Ему ничего не стоило выпить с любым человеком из прошлого или будущего, как сейчас с последним русским императором, хотя он предпочитал всем стойкого Сократа, парадоксального Рабле и невозмутимого Черчилля, жаль только, что их никак нельзя было собрать вместе. Приходилось пить с каждым в отдельности, ну как тут не получить алкогольную зависимость? Но общение с ними перевешивало все зависимости и не важно, каким образом ему это удавалось. Да он и не чувствовал никакой зависимости! Это были выдумки Ирины, которая испытав горькое и беспробудное пьянство отца теперь «дула» на Фомина…
Он тряхнул головой. Прояснения в памяти не наступило, но мутить перестало, стало легко и пьяновато. Голова еще плыла легким дымом, но зато весь остальной организм бодро рапортовал: готов к новой дозе зависимости, даже хочу!.. Вернувшись к стойке, Фомин никого возле нее, кроме бармена, не обнаружил. Только у бильярда, опасно размахивая киями, гоняли американку молодые маклеры, которых и маклерами-то назвать язык не поворачивался, так, агенты…шки.
Бред наяву, с облегчением вздохнул он (брошу пить!) и заказал себе «николашку». Тут же выпил. Мир стал снова голубым и зеленым, и немного свинцовым — Балтика! Еще секунда самозабвения и забрезжил флагманский линкор, на котором был создан замечательный напиток: водка, лимон, соль, — «николашка»! Во всяком случае, распробован. Надо было только чуть-чуть помочь…
— Пожалуй, еще одну, последнюю! — сказал он бармену, чтобы ускорить встречу с линкором.
— Вам не много будет? — неприязненно спросил тот, сбивая Фомина с курса.
— Водки много не бывает, дружище! — изрек Фомин, предвкушая последний глоток к флагману. — Бывает мало водки!

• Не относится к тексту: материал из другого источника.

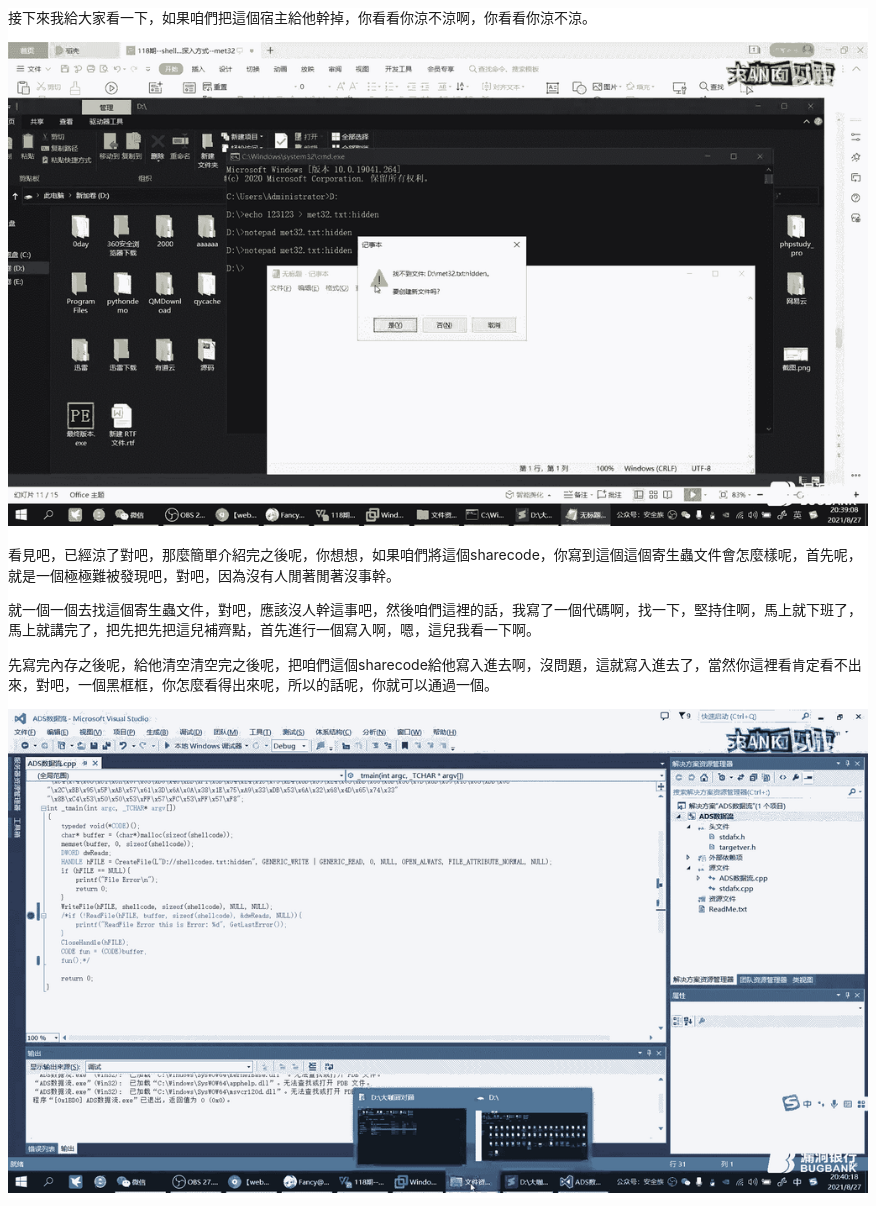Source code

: 接下來我給大家看一下，如果咱們把這個宿主給他幹掉，你看看你涼不涼啊，你看看你涼不涼。

![](img/bb78e449116e217a9a2a5001a0cfd82a_126.png)

看見吧，已經涼了對吧，那麼簡單介紹完之後呢，你想想，如果咱們將這個sharecode，你寫到這個這個寄生蟲文件會怎麼樣呢，首先呢，就是一個極極難被發現吧，對吧，因為沒有人閒著閒著沒事幹。

就一個一個去找這個寄生蟲文件，對吧，應該沒人幹這事吧，然後咱們這裡的話，我寫了一個代碼啊，找一下，堅持住啊，馬上就下班了，馬上就講完了，把先把先把這兒補齊點，首先進行一個寫入啊，嗯，這兒我看一下啊。

先寫完內存之後呢，給他清空清空完之後呢，把咱們這個sharecode給他寫入進去啊，沒問題，這就寫入進去了，當然你這裡看肯定看不出來，對吧，一個黑框框，你怎麼看得出來呢，所以的話呢，你就可以通過一個。



![](img/bb78e449116e217a9a2a5001a0cfd82a_128.png)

Выпив, он с сожалением обнаружил незнакомца. Корабль сразу пропал, как затонул. Как империя, которую Фомин тщился спасти. Вот же блин без масла!.. Ну ничто не может спасти бедную Россию, белую лебедь! Просто напасть какая-то! История не терпит сослагательного наклонения, но почему-то терпит наклонительное согласие! Приходят люди — ниоткуда и звать кое-как — и нагибают ее вместе с огромной, но беззащитной страной. Бляха Мономаха!..
Доктор, или человек, называющий себя так, сидел через сиденье от него, а между ними какая-то разбитная девица. Она вся была повернута к Фомину и что-то рассказывала, отчаянно жестикулируя. Как она здесь очутилась? Оказалось, что девица уже давным-давно объясняет ему, почему она бросила Борьку.
— Теперь понял? — спросила она.
— Да, — ответил он. — Это поросенок?..
Девица удивленно присвистнула.
— Какой поросенок?! Хряк! — засмеялась она. — Павтаряю для асобо адаренных!
И она начала все сначала, хотя Фомин все равно плохо слушал.
— … мордой в макароны. Села в машину и уехала. Потому что, что за мужик, если он сам ничего не решает? Вот ты позволишь своей бабе, в смысле, женщине, за себя решать — здоровый, крепкий мужик?
— Я? Своей бабе? — задумался Фомин, вспоминая, как совсем недавно, Ирина уговаривала его не пить больше. — Позволю.
— Что за мужики пошли? — удивилась девица. — Разве можно на вас положиться?